New Perspectives on Planet Earth (02:17)
Our planet is a patchwork of extraordinary patterns and shapes created by human beings, natural phenomenon, and animals. (Credits)
Congo Jungle (09:01)
Patterns can continue for hundreds of miles if caused by geological shifts. Elephants travel to gather at the salt flat clearing at Dzanga Bai, where they obtain minerals, fight, and mate. Calves spend their first four years with their mothers.
Coral Reefs (03:50)
Coral reef patterns appear random but scientists now understand the grazing halos because of satellite imagery. Fish find food by feeding on the coral or the sea bed. Coral groupers and sharks patrol nearby.
South Australia (03:16)
Light patches are interlinked with narrow trails. The southern hairy nose wombat lowers its body temperature by exposing his belly and digging underground. Because of satellite imagery, scientists believe populations are recovering after a rapid decline in the early 20th century.

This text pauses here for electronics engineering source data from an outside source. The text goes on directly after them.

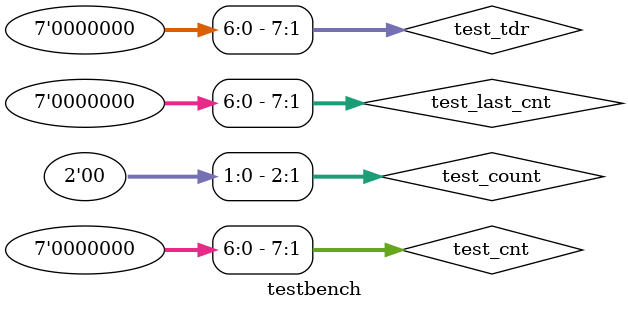
<source format=v>
module testbench ();

wire pclk, preset_n, test_clk_int;

wire pwrite, psel, penable, pready, pslverr;

wire [7:0] paddr, pwdata, prdata;

wire [7:0] test_tdr, test_cnt, test_last_cnt;

wire [2:0] test_count;

assign test_clk_int = dut.sys_clk.internal_clk;
assign test_count = dut.reg_control.count;
assign test_tdr = dut.reg_control.tdr_reg;
assign test_cnt = dut.counter_module.cnt;
assign test_last_cnt = dut.counter_module.last_cnt;

clock_system system (.pclk(pclk),
                     .preset_n(preset_n)
                     );
                     
timer dut      (.pclk(pclk),
                .preset_n(preset_n),
                .pwrite(pwrite),
                .psel(psel),
                .penable(penable),
                .paddr(paddr),
                .pwdata(pwdata),
                .prdata(prdata),
                .pready(pready),
                .pslverr(pslverr)
                );

cpu_model cpu (.pclk(pclk),
               .preset_n(preset_n),
               .pwrite(pwrite),
               .psel(psel),
               .penable(penable),
               .paddr(paddr),
               .pwdata(pwdata),
               .pready(pready),
               .pslverr(pslverr),
               .prdata(prdata)
               );

task get_result(input reg a);
    begin
         if (a) begin
             $display("=====================================");
             $display("\033[31m============ TEST FAILED ==========\033[0m"); 
             $display("=============================");
         end
         else begin
             $display("==================================");
             $display("\033[31m============== TEST PASSED ============\033[0m"); 
             $display("==================================");
         end
    end
endtask

endmodule

</source>
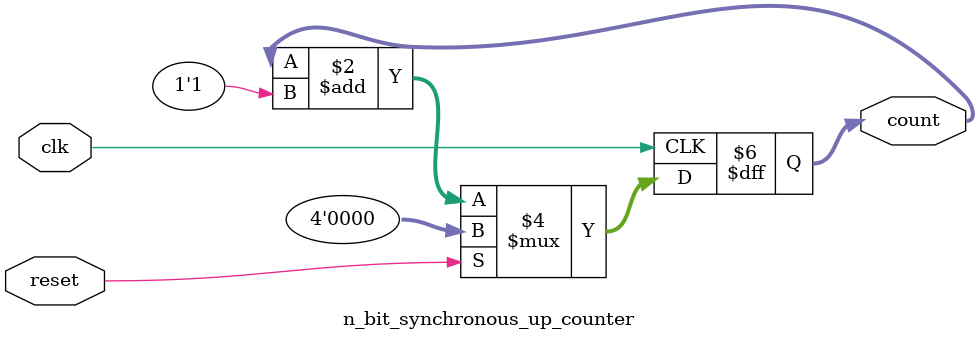
<source format=v>
`timescale 1ns / 1ps

module n_bit_synchronous_up_counter #(parameter N = 4)
    (
    input clk, 
    input reset, 
    output reg [N-1:0] count
    );
    
always @(posedge clk) begin
    if (reset) begin 
        count <= 1'b0;
    end else begin
        count <= count + 1'b1;
    end
end
endmodule

</source>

Shaped by Natural Forces (06:41)
The wind blows sand in the Namib Desert into iconic dunes covering 30,000 square miles; tectonic plates raise mountains in the Rockies. At Lençois Maranhenses, tropical vegetation is being covered by sand. The paninga turtle feeds on fish in freshwater lagoons during the rainy season.
The Himalaya (05:44)
Black snub-nosed monkeys feed on dry lichen in the winter months and rhododendron nectar during the spring. Satellite images capture the change of the seasons in the Yunnan prefecture.
Andes Mountains (06:27)
The sun warms mountain snow creating the headwaters of the Amazon. Satellite images reveal how the river has changed the topography. At an oxbow lake in Peru, conservationists return a manatee to the wild.
Unexpected Patterns (07:35)
Satellite imagery reveals the largest beaver dam in the world. In Mozambique, an isolated rainforest exists, completely untouched by man. There is a dark ring of meltwater and broken ice in Lake Baikal; seal pups move around on the frozen lake to develop muscles needed to swim and hunt.
Human Shapes (08:43)
Man-made patterns are more ordered and designed with great precision. Crop circles erupt because farmers can water agriculture more easily. Bobwhite quail raise their chicks in wild habitat in Missouri.